An unmanned Dragon (CRS-2) grappled by the International Space Station
SpaceX’s Dragon cargo ships are expected to support up to four missions to the ISS in 2014. Photo Credit: NASA

As many as four Dragons, three Cygnuses, a Japanese H-II Transfer Vehicle (HTV) “Kounotori” (“White Stork”), and the last of Europe’s Automated Transfer Vehicles (ATV) are scheduled to rocket toward the ISS in 2014. Numerous spacewalks are planned from the Russian segment, primarily in support of the impending arrival and outfitting of the MLM. International crews will come and go, with Germany’s Alexander Gerst flying in May 2014 and Italy’s Sam Cristoforetti in November. Russia’s fourth female cosmonaut, Yelena Serova, is scheduled to launch in September 2014 for a six-month mission.
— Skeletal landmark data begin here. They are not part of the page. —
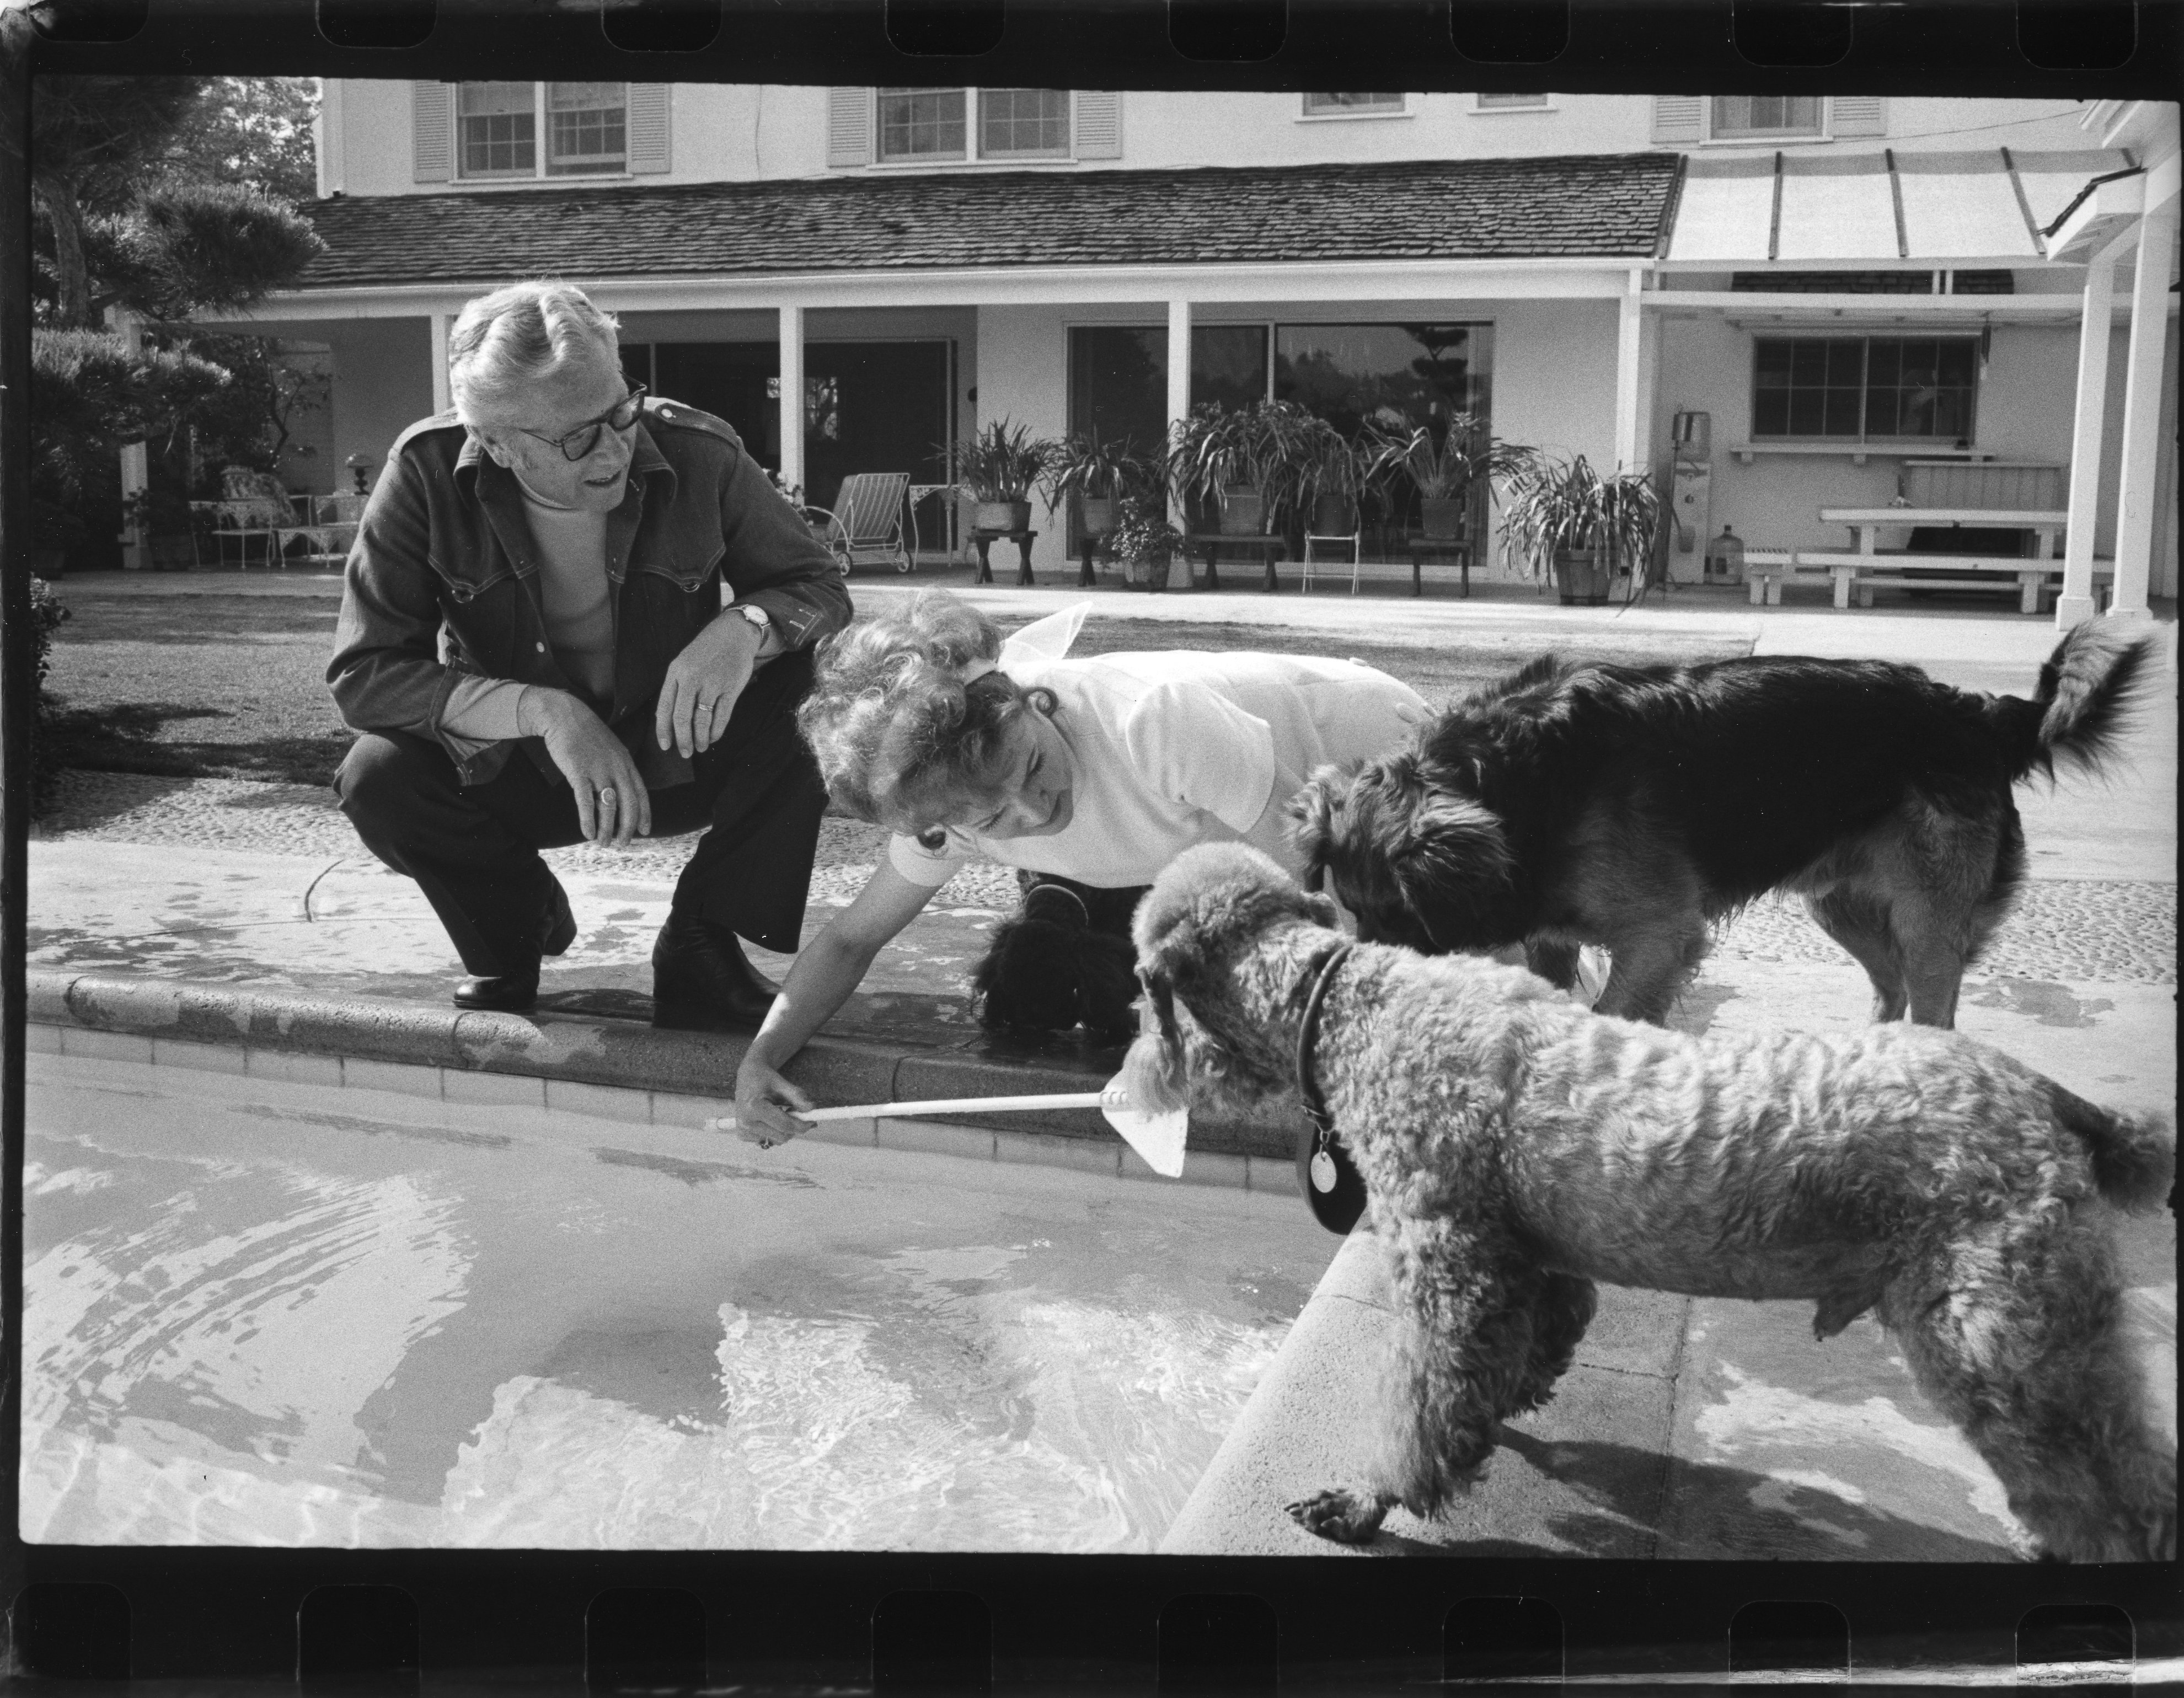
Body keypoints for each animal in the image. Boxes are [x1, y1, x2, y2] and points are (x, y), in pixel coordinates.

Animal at [1136, 842, 2175, 1562]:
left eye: (1144, 984)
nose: (1133, 1077)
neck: (1346, 1000)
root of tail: (2043, 1094)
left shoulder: (1451, 1266)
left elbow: (1421, 1405)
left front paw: (1364, 1498)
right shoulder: (1529, 1254)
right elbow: (1535, 1338)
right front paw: (1512, 1403)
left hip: (2000, 1336)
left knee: (2117, 1492)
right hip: (2050, 1334)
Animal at [1293, 619, 2149, 1026]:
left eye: (1404, 914)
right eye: (1352, 909)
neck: (1513, 782)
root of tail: (1981, 714)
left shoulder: (1660, 936)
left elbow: (1613, 1017)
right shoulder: (1552, 938)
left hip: (1930, 918)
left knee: (1932, 1006)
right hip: (1840, 905)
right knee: (1891, 986)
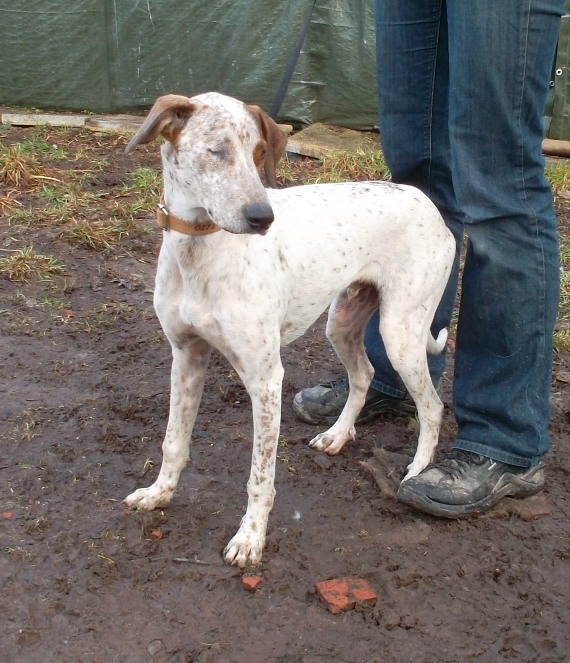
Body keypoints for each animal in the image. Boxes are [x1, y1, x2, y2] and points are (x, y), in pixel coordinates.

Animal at [123, 92, 456, 567]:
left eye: (260, 152)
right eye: (216, 151)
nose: (263, 218)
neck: (201, 248)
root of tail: (424, 201)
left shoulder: (265, 379)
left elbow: (260, 475)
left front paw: (250, 538)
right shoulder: (186, 357)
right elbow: (173, 443)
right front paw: (159, 493)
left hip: (401, 332)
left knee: (431, 406)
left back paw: (417, 471)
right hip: (342, 322)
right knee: (365, 375)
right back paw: (337, 435)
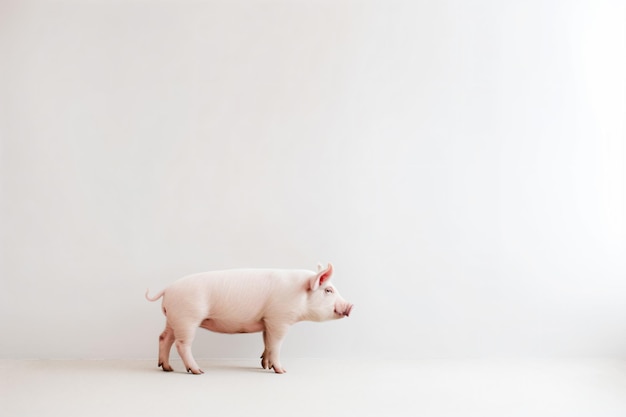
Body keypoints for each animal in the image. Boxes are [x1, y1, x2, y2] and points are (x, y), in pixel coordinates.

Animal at [144, 264, 354, 374]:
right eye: (329, 290)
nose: (350, 306)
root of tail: (168, 289)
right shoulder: (279, 318)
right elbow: (276, 344)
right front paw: (282, 371)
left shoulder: (267, 320)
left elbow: (267, 343)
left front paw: (265, 366)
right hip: (187, 317)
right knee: (182, 344)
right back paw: (198, 371)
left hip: (173, 318)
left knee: (164, 338)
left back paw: (167, 368)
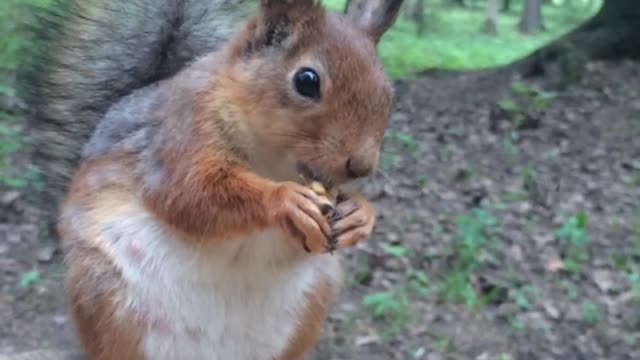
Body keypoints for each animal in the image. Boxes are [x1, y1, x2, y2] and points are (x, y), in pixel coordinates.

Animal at [28, 0, 400, 360]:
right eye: (307, 81)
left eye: (388, 91)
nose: (362, 165)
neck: (274, 160)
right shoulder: (181, 131)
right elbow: (192, 194)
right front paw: (286, 201)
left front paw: (360, 215)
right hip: (103, 296)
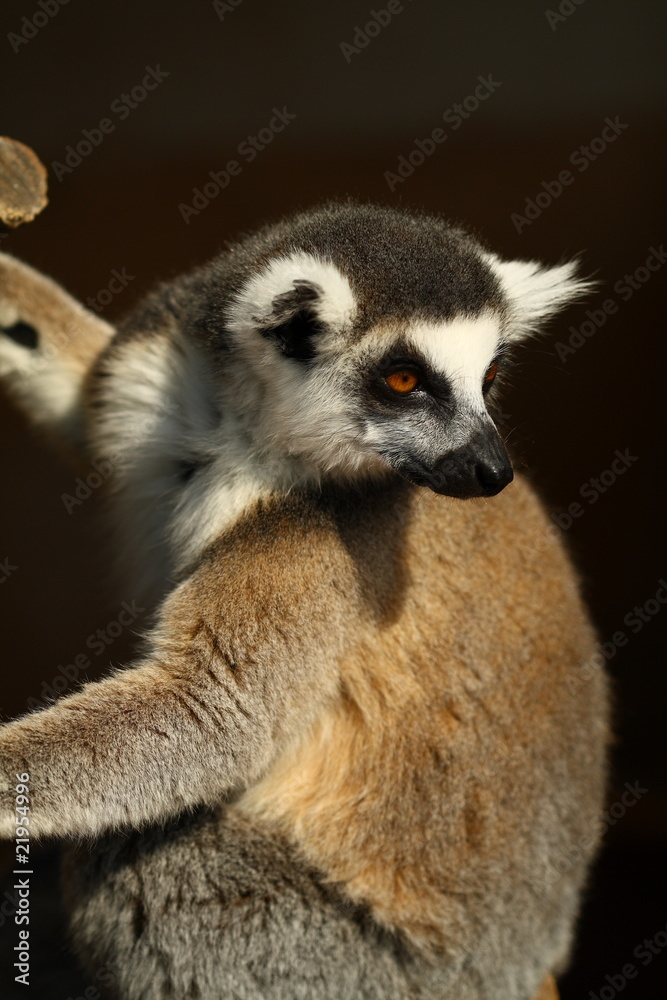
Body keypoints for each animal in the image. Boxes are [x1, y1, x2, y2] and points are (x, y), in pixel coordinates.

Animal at [0, 203, 609, 1000]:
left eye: (490, 374)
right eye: (404, 379)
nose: (489, 469)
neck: (244, 440)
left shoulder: (330, 541)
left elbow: (212, 713)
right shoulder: (156, 376)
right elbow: (79, 396)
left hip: (350, 966)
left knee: (144, 870)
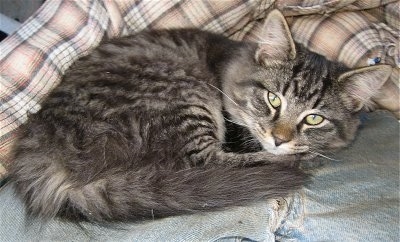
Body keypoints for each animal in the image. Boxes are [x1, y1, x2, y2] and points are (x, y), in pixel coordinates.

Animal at [8, 10, 390, 223]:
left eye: (314, 119)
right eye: (273, 99)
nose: (279, 139)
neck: (235, 66)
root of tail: (42, 158)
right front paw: (303, 154)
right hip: (183, 94)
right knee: (205, 162)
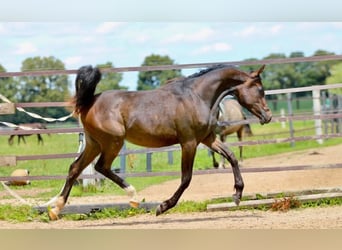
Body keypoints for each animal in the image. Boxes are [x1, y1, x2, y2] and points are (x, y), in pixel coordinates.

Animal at [46, 63, 272, 220]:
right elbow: (186, 178)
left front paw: (237, 195)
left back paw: (55, 209)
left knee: (75, 168)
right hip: (112, 142)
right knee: (102, 167)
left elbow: (232, 156)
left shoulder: (208, 139)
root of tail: (88, 102)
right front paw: (162, 207)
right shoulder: (189, 142)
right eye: (260, 90)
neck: (197, 96)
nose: (268, 116)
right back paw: (134, 196)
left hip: (94, 143)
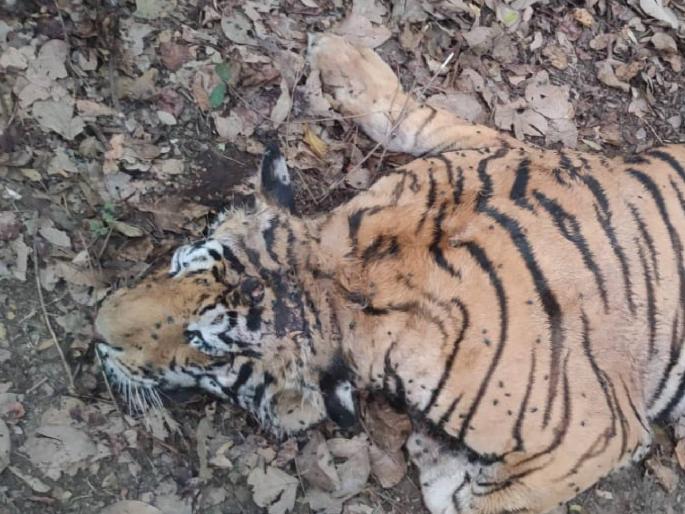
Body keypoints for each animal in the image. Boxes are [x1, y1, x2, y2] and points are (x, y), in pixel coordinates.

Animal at [93, 34, 685, 514]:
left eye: (203, 344)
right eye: (175, 264)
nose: (96, 334)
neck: (346, 274)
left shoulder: (597, 435)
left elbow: (480, 502)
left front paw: (441, 466)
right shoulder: (494, 147)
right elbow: (417, 117)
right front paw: (337, 54)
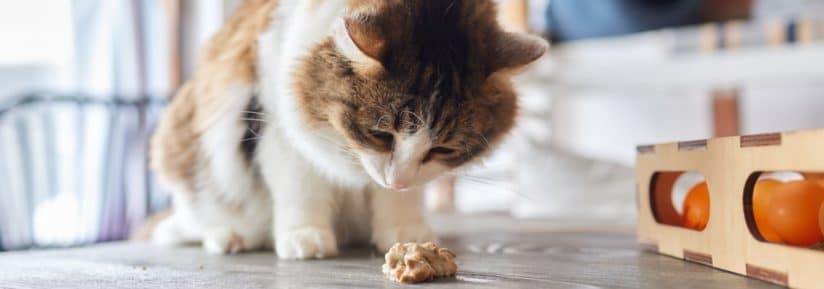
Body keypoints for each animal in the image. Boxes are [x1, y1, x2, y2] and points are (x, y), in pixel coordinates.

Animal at [148, 0, 548, 258]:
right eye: (380, 134)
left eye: (442, 149)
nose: (397, 180)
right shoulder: (277, 127)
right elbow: (301, 191)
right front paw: (305, 239)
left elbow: (399, 200)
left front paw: (403, 233)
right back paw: (231, 237)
And 2015 is expected to be dominated by a planned year-long expedition involving U.S. astronaut Scott Kelly and Russian cosmonaut Mikhail Kornienko. They will launch alongside another Russian cosmonaut—possibly Gennadi Padalka, following the surprise resignation of Yuri Lonchakovin March. Although their third crewmate will complete a standard six-month tour of duty, his return in October will coincide with the flight of Denmark’s first astronaut, Andreas Mogensen, and possibly English soprano Sarah Brightman. Accompanying Mogensen and Brightman into orbit will be Russian cosmonaut Sergei Volkov, who will remain aboard the ISS with Kelly and Kornienko for the final six months of their expedition. Also expected to fly long-duration expeditions in 2015 are Japan’s Kimiya Yui and Britain’s Tim Peake.

A major relocation of U.S. Orbital Segment (USOS) modules to support future Commercial Crew vehicles is also reportedly scheduled for the summer of 2015. At around the same time as the USOS relocation—which is expected to include the movement of the Permanent Multipurpose Module (PMM) from its current position on the “nadir” (or Earth-facing) port of the Unity node to a new position on the “forward” port of the Tranquility node—SpaceX’s Dragon cargo ship will deliver the Bigelow Expandable Activity Module (BEAM) to the station. According to NASASpaceflight.com, the arrival of BEAM is manifested on the CRS-8 Dragon mission, scheduled for June 2015.

According to Jason Crusan, chief technologist for space operations within the Space Operations Mission Directorate at NASA Headquarters, quoted by Space.com’s Leonard David in a January 2011 article, “We’re talking about a project that would take about 24 months from go-ahead to the module being on-orbit.” Crusan added that BEAM would be “pretty fast-paced” and would be carried into orbit under the auspices of NASA’s 2008 Commercial Resupply Services (CRS) contract. The Space.com article suggested that BEAM would likely be robotically berthed at one of the interfaces of the Tranquility node. As well as providing much-needed logistics and stowage support for the station, BEAM is expected to offer data on the performance of non-rigid space station modules with human occupants for the first time.